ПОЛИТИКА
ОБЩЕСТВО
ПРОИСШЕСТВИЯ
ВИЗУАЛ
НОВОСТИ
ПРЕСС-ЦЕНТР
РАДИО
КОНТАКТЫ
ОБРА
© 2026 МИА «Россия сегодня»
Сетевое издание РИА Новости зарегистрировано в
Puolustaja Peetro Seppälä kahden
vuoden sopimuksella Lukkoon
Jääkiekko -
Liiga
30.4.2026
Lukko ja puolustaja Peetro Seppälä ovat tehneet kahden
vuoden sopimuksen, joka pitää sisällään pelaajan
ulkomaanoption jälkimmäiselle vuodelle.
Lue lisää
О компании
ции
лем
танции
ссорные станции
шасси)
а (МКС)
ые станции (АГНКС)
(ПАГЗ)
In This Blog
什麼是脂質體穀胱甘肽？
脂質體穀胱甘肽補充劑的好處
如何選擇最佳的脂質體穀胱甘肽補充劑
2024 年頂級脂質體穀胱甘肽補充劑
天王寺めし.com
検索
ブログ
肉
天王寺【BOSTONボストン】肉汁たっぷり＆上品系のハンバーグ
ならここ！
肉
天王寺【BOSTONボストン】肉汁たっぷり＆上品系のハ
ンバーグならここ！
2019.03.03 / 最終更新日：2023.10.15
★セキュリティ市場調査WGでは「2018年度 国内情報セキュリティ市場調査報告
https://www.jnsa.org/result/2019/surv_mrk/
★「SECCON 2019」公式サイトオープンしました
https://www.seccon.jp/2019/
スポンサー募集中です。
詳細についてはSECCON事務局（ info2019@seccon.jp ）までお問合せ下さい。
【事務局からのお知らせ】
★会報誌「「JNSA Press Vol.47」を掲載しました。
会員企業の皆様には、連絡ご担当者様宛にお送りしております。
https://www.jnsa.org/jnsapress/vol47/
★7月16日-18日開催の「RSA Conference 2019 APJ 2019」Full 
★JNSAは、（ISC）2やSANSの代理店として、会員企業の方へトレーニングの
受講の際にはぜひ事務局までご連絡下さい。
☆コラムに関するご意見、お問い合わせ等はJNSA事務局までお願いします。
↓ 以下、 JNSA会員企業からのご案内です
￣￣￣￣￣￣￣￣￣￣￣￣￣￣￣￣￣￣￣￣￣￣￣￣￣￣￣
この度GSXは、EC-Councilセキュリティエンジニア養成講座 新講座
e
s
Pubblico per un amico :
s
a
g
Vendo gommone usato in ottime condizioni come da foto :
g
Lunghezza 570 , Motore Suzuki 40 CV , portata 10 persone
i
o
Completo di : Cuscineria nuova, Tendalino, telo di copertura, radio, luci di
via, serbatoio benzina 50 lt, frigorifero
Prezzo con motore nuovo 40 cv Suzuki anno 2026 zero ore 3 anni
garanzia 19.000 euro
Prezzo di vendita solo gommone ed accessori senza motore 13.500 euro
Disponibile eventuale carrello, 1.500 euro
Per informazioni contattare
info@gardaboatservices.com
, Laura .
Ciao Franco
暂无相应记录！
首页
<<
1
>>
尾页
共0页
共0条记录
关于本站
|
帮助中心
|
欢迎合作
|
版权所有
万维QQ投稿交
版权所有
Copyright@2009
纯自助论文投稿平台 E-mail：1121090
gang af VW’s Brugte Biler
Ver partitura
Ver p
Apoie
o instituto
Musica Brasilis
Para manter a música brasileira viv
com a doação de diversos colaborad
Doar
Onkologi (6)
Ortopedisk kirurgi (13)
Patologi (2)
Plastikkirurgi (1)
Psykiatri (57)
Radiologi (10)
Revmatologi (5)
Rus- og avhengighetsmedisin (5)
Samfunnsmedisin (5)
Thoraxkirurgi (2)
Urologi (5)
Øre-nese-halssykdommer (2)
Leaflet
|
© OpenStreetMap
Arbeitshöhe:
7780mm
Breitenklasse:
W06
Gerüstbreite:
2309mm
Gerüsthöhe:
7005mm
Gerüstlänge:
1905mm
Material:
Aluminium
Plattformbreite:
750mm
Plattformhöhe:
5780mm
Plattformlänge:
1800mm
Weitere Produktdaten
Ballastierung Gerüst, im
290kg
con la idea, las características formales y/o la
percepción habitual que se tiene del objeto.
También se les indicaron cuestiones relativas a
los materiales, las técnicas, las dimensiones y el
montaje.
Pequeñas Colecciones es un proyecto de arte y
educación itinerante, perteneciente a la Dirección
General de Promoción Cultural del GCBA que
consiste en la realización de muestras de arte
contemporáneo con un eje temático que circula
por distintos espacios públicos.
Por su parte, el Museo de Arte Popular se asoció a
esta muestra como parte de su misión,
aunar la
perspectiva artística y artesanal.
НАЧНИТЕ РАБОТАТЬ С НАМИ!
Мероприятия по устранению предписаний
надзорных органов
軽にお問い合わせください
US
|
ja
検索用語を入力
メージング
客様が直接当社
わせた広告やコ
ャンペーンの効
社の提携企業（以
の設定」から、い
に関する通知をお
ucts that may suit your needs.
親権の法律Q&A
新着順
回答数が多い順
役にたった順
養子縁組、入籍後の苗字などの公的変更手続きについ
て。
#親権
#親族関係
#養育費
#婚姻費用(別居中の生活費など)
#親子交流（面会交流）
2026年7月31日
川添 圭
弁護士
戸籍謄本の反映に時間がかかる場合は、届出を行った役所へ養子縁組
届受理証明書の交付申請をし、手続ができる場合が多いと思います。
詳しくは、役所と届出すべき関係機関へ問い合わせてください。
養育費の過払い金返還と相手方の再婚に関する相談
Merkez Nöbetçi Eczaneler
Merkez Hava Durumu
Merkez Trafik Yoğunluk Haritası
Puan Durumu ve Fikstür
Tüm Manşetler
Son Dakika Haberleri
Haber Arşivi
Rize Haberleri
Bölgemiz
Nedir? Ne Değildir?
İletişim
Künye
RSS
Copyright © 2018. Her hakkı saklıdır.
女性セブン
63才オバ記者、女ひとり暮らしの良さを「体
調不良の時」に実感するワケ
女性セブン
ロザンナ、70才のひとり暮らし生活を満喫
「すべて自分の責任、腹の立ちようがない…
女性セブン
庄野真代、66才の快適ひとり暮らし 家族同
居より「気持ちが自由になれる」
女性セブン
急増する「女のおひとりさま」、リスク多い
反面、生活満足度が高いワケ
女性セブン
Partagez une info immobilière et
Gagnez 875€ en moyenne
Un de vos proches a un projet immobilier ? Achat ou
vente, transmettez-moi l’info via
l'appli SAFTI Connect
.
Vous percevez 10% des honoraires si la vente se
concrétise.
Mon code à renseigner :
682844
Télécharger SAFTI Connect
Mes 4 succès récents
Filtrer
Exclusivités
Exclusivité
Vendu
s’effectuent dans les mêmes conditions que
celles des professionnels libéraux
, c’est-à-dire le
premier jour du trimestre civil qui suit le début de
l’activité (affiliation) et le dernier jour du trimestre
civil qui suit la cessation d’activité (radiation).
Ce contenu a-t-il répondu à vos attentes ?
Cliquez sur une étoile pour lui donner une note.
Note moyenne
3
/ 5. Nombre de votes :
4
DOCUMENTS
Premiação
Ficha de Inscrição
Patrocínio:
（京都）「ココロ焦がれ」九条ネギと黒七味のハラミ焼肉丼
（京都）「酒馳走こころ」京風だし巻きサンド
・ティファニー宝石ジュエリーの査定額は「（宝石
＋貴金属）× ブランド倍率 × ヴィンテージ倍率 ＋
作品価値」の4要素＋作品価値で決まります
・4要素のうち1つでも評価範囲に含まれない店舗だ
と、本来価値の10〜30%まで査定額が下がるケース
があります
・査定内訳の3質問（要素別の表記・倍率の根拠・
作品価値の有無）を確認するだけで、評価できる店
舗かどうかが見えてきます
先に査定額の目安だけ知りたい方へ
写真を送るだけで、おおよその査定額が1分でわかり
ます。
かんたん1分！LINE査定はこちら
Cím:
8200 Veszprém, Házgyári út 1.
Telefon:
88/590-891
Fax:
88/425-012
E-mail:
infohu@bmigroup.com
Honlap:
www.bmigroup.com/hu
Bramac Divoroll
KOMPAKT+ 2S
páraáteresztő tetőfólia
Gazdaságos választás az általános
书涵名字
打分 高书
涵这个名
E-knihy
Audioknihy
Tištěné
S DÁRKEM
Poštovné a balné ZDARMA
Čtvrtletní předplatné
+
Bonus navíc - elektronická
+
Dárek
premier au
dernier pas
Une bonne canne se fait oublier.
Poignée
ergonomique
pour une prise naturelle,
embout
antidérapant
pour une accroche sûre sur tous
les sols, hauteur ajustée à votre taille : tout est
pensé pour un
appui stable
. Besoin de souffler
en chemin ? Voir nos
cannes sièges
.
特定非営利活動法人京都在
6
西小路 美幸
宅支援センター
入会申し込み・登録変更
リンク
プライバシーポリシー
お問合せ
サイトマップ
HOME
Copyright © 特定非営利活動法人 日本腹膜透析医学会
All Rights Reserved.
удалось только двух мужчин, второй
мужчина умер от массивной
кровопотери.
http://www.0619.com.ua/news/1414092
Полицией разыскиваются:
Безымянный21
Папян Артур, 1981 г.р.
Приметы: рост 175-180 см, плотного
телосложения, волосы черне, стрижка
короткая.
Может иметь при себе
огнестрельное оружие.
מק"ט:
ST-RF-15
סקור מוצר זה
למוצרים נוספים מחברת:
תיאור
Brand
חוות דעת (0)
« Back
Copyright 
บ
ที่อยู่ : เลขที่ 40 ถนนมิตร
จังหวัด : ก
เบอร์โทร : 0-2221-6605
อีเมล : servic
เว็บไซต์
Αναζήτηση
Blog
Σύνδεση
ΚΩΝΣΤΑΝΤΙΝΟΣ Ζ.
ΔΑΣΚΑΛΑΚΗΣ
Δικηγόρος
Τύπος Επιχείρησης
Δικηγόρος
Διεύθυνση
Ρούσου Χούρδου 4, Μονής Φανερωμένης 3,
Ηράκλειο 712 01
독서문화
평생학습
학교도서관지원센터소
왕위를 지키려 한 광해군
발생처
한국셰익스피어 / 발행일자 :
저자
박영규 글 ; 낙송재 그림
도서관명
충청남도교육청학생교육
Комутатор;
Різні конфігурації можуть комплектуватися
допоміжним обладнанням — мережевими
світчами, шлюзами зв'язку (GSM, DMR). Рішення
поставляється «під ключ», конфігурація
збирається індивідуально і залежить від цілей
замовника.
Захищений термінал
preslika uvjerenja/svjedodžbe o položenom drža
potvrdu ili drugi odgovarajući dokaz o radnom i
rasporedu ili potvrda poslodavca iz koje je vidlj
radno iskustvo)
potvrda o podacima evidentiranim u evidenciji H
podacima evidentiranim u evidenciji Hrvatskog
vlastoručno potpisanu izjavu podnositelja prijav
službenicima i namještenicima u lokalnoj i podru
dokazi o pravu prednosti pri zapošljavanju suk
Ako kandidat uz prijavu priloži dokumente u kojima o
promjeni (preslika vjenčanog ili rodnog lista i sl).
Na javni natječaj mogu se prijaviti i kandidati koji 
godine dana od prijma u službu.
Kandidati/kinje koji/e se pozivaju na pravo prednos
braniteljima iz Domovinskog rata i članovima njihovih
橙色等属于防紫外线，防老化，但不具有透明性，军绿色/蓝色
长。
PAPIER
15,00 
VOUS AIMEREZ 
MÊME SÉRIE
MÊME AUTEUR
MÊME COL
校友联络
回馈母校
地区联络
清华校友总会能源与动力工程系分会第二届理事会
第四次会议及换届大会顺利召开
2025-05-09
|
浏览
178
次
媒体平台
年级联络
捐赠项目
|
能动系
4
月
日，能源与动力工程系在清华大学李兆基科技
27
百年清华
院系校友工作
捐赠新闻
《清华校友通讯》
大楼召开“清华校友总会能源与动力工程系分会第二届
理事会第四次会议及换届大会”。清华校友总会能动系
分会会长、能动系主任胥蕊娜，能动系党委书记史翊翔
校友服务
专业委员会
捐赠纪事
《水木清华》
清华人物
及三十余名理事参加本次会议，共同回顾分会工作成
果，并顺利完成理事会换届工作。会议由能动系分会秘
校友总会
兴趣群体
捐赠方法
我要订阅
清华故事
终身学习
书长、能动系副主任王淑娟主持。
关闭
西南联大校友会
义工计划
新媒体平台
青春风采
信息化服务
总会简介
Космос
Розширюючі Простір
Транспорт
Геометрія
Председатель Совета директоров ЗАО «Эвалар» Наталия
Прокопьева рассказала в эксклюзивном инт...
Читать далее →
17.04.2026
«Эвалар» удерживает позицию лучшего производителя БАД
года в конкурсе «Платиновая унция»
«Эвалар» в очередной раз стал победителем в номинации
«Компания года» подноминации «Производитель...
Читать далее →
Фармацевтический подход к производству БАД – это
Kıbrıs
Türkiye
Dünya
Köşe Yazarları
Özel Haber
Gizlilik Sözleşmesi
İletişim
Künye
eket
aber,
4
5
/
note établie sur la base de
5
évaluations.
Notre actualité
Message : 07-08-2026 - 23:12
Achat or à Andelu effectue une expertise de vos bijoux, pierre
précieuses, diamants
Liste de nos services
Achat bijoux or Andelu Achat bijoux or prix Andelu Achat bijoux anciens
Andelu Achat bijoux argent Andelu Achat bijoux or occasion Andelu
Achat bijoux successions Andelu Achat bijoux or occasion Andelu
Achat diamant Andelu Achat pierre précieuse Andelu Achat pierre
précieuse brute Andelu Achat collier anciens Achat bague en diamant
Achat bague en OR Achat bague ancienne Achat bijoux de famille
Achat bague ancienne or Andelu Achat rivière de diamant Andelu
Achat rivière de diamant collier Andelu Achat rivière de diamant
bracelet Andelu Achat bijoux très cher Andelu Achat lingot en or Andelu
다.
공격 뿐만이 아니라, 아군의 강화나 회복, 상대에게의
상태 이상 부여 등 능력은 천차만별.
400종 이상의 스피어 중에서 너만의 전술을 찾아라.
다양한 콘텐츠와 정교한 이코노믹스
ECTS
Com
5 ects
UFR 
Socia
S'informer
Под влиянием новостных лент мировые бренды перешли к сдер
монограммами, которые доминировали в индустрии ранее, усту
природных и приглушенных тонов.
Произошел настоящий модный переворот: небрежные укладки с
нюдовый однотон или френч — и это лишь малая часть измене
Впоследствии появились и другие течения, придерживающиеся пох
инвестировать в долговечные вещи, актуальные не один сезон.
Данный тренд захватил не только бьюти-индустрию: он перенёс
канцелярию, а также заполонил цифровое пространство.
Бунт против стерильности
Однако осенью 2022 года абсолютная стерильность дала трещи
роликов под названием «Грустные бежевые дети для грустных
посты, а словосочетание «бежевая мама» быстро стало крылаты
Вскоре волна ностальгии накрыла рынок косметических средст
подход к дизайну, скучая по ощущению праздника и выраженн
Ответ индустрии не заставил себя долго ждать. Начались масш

----------------------------------------

#### [Action item]
Could you report how many lines in the data above include the word "trimestre"? Give the number and nothing more.

#### [Solution to this problem]
2